Stay in the loop: the role of indicators in supporting decisions for circular economy strategies aiming at extending products life
Abstract
Circular economy proposes an innovative “circular” model towards increased sustainability. The central tenet of circular economy is to move away from linear practices (“take-make-use-dispose” approaches) towards the continuous “cycling” of products, materials and resources. Circular economy can be achieved by adopting practices that include solutions for a) intensified use of products (e.g. product pooling and sharing); b) circular product design (dematerialised products; designed for longevity, reparability and recycling); c) material and resource “cycling”, and more. Along with radical transformation of business models and value chains, product design is of the essence to effectively support circular economy transitions. The EEA report “Circular by design” from 2017 on products in the circular economy highlights that designing products using clean materials or increasing use of modular design is “a prerequisite for circularity”. Design stage, therefore, is crucial in “initiating” circular shifts; however, the strategies that aim at extending life cycles of products that are currently on the market are as significant.
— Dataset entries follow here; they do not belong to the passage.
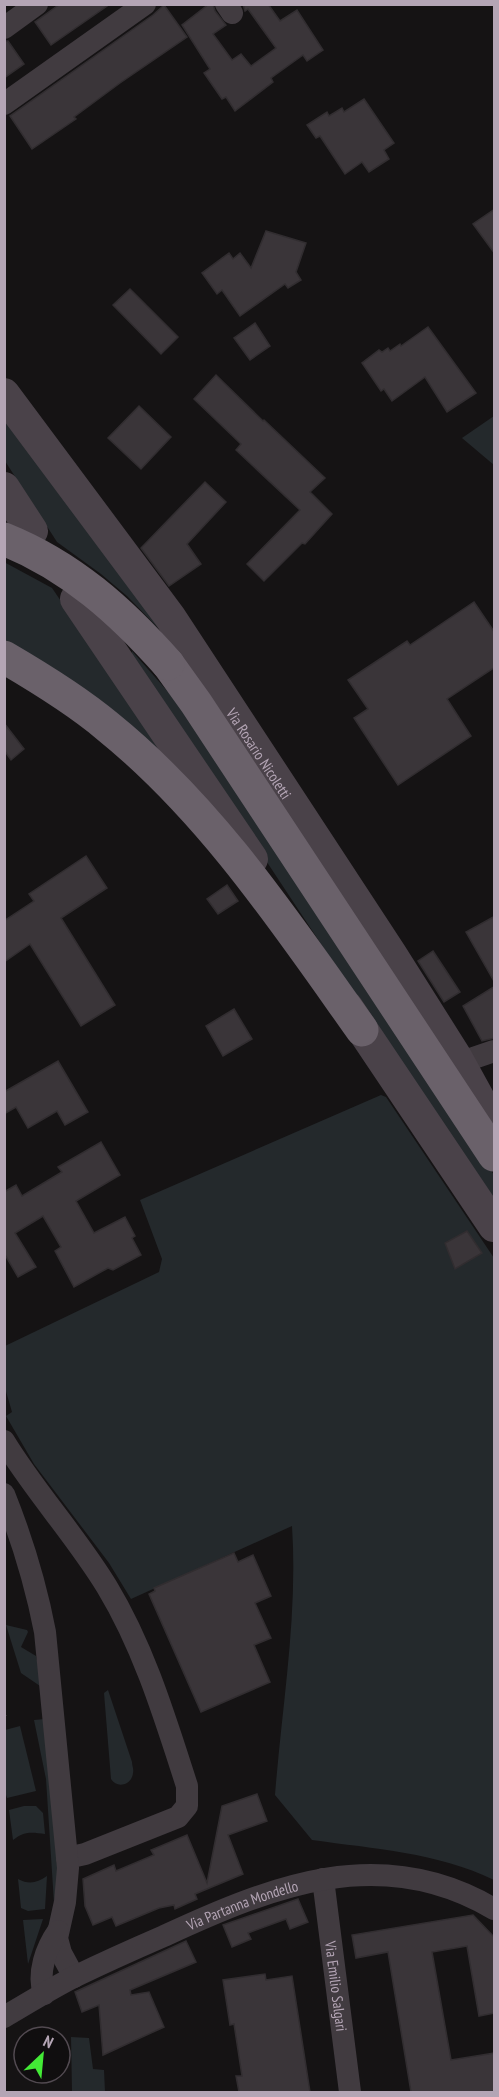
<svg xmlns="http://www.w3.org/2000/svg" width="499" height="2097" font-family="'PT Sans Narrow',sans-serif">
  <style>
    .green { fill: #24292c }
    .building { fill: #3a3539; stroke: #312d30; stroke-width: 1.5 }
    .lines { fill: none; stroke-linecap: round; stroke-linejoin: round }
    .street { stroke: #413b40; stroke-width: 22 }
    .secondary { stroke: #4a4249; stroke-width: 32 }
    .highway { stroke: #6a616a; stroke-width: 33 }
    .rail { stroke: #595058; stroke-width: 4.5; stroke-dasharray: 8 6; stroke-linecap: butt }
    .highway-bridge { stroke: #6a616a; stroke-width: 33 }
    .labels { text-anchor: middle; dominant-baseline: central; stroke-width: 6; stroke-linejoin: round; paint-order: stroke }
    .street-label { font-size: 15px; fill: #b4a5b5; stroke: #100e0f }
  </style>
  <rect width="100%" height="100%" fill="#151314"/>
  <g class="green">
    <polygon points="5,412 163,622 158,628 127,596 101,574 57,542 5,461"/>
    <polygon points="494,416 494,465 462,438"/>
    <polygon points="4,562 52,588 191,792 5,643"/>
    <polygon points="132,651 177,702 333,927 494,1175 494,1206 195,753 131,661"/>
    <path d="M381,1095l5,2 108,161v622c-58,-28 -119,-31 -182,-40l-37,-45c7,-90 23,-179 17,-269l-161,73 -22,-36 -75,-99 -28,-48 6,-4 -7,-24v-42l154,-74 3,-13 -22,-59z"/>
    <polygon points="6,1625 27,1630 28,1632 21,1647 36,1656 43,1688 21,1673"/>
    <path d="M108,1690l24,72c0,4 2,7 1,11 -1,12 -16,16 -22,6l-7,-86z"/>
    <polygon points="45,1719 58,1875 54,1903 46,1779 34,1720"/>
    <polygon points="20,1726 36,1791 7,1798 4,1789 5,1730"/>
    <path d="M24,1806h12l7,7 2,21c-13,-2 -21,-3 -32,6l-4,-30z"/>
    <path d="M47,1876l-2,33 -17,2 -7,-3 -3,-29c11,6 19,4 29,-3z"/>
    <polygon points="43,1919 28,1964 23,1920"/>
    <polygon points="71,2037 89,2038 93,2069 104,2070 105,2092 72,2092"/>
  </g>
  <g class="building">
    <polygon points="60,4 110,4 51,45 35,22"/>
    <polygon points="209,4 213,4 215,11 226,25 213,34 232,60 241,54 251,66 276,48 248,9 245,11 243,4 268,4 280,21 297,10 323,50 307,61 303,55 271,78 273,82 235,111 226,97 222,99 204,73 210,69 182,25"/>
    <polygon points="164,5 187,37 120,83 74,117 76,119 32,149 10,116 153,15"/>
    <polygon points="4,41 8,41 24,64 4,78"/>
    <polygon points="364,99 394,143 384,150 389,159 369,172 362,162 345,174 320,136 316,138 307,125 327,112 329,116 342,108 344,112"/>
    <polygon points="495,209 495,254 473,224"/>
    <polygon points="266,231 306,243 296,272 301,280 288,288 285,284 240,316 222,290 217,294 202,273 229,253 233,259 240,253 251,268"/>
    <polygon points="130,289 178,337 161,354 113,305"/>
    <polygon points="255,323 270,346 250,360 234,338"/>
    <polygon points="428,327 476,393 447,412 425,377 392,401 384,389 381,391 362,363 379,350 382,352 388,348 390,351 400,344 401,346"/>
    <polygon points="216,375 263,421 264,420 325,478 310,492 332,514 305,544 302,543 264,581 247,564 300,510 236,450 241,444 194,399"/>
    <polygon points="139,406 171,437 141,469 108,438"/>
    <polygon points="205,482 226,502 187,544 201,564 169,586 141,548"/>
    <polygon points="474,602 495,633 495,667 447,699 471,736 398,785 354,718 368,709 348,680 407,641 410,645"/>
    <polygon points="4,723 24,749 11,760 4,750"/>
    <polygon points="86,856 107,888 61,918 115,1005 81,1026 30,944 4,962 4,921 34,901 29,894"/>
    <polygon points="227,885 238,901 218,914 207,899"/>
    <polygon points="495,916 495,983 466,932"/>
    <polygon points="433,951 460,992 444,1002 418,961"/>
    <polygon points="495,986 495,1038 482,1041 463,1006"/>
    <polygon points="234,1009 252,1039 223,1056 206,1026"/>
    <polygon points="58,1061 88,1112 65,1125 57,1111 28,1128 16,1107 4,1114 4,1092"/>
    <polygon points="101,1142 120,1175 76,1201 94,1233 125,1217 135,1236 132,1238 141,1255 113,1270 108,1268 74,1287 55,1251 61,1247 43,1216 15,1233 36,1267 18,1277 4,1253 4,1192 16,1185 22,1196 62,1172 58,1167"/>
    <polygon points="467,1231 482,1253 455,1269 445,1243"/>
    <polygon points="234,1553 238,1562 253,1555 271,1596 255,1603 271,1638 254,1645 270,1682 201,1712 149,1594 155,1591 154,1588"/>
    <polygon points="257,1794 267,1821 228,1835 243,1874 195,1894 197,1899 175,1909 174,1905 159,1908 116,1926 112,1917 93,1925 85,1906 83,1879 114,1865 116,1871 154,1855 151,1850 187,1835 207,1883 222,1806"/>
    <polygon points="298,1899 308,1922 290,1929 286,1919 248,1933 251,1939 232,1947 223,1925"/>
    <polygon points="473,1915 495,1938 495,2013 479,2016 467,1946 432,1952 451,2060 495,2053 495,2092 411,2092 388,1952 356,1958 352,1935"/>
    <polygon points="186,1941 196,1962 130,1990 131,1995 149,1992 164,2027 103,2055 99,2005 82,2012 75,1992"/>
    <polygon points="265,1974 266,1980 292,1976 310,2092 239,2092 236,2076 242,2076 234,2024 230,2025 223,1980"/>
  </g>
  <g class="lines">
    <g class="street">
      <polyline points="226,4 232,13"/>
      <polyline points="4,28 37,4"/>
      <polyline points="4,104 145,4"/>
      <polyline points="459,1063 494,1051"/>
      <path d="M4,1441c31,51 72,95 103,146 37,61 58,131 80,199v20l-9,11 -93,37 -18,4"/>
      <path d="M4,1494c18,45 32,91 41,138l23,236 -3,34 -8,36 4,15 13,24"/>
      <path id="s1" d="M323,1879l27,213"/>
      <path d="M44,1994c-7,-21 2,-46 14,-63"/>
      <path id="s2" d="M4,2017c24,-14 48,-29 72,-41 29,-14 58,-27 88,-40 108,-50 217,-94 330,-27"/>
    </g>
    <g class="secondary">
      <path id="s3" d="M4,394l166,223 221,337 65,103 38,69"/>
      <polyline points="4,488 32,531"/>
      <polyline points="76,599 252,859"/>
      <polyline points="347,1007 494,1226"/>
    </g>
    <g class="highway">
      <path d="M4,657c36,21 72,43 103,69 104,84 179,197 255,304"/>
      <polyline points="168,664 196,703 494,1155"/>
    </g>
    <polyline class="rail" points="4,1716 5,1717"/>
    <path class="highway-bridge" d="M4,539c67,27 117,72 164,125"/>
  </g>
  <g class="labels">
    <g class="street-label">
      <text stroke="none"><textPath href="#s3" startOffset="441">Via Rosario Nicoletti</textPath></text>
      <text stroke="none"><textPath href="#s2" startOffset="264">Via Partanna Mondello</textPath></text>
      <text stroke="none"><textPath href="#s1" startOffset="108">Via Emilio Salgari</textPath></text>
    </g>
  </g>
  <rect width="499" height="2097" fill="none" stroke="#b4a5b5" stroke-width="12"/>
  <g transform="translate(42 2055) rotate(26)"><circle r="28" fill="#100e0f" stroke="#524a51" stroke-width="1.5"/>
  <path d="M0-4.5L10 22L0 15L-10 22Z" fill="#43ea36"/>
  <text y="-9" font-size="16" font-weight="bold" text-anchor="middle" fill="#b4a5b5">N</text>
  </g>
</svg>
The European Commission made a resolution on a longer lifetime for products (2016/2272(INI)) stressing the urge for extended producer responsibility to tackle the issues of durability, reparability and recyclability of tangible consumer goods. This article aims to provide an insight on how the sustainability related performance indicators can support decision making for circular economy strategies aiming at extending life time of existing products, components and materials (through service, repair and recycling) taking a cross business process view. The article provides an example of indicators and their application to a hypothetical case study. We follow the indicator selection procedure, with the help of which the set of relevant indicators is selected for the CE initiative assessment. By taking a case example, we demonstrate i) the importance of operating with indicators across business processes; and ii) the importance of a dynamic indicator set (as opposed to the ‘prescribed’ indicators). Based on the final performance indicator set relevant for the case, the decision can be made to either implement the strategy, select/combine with another or avoid the implementation altogether.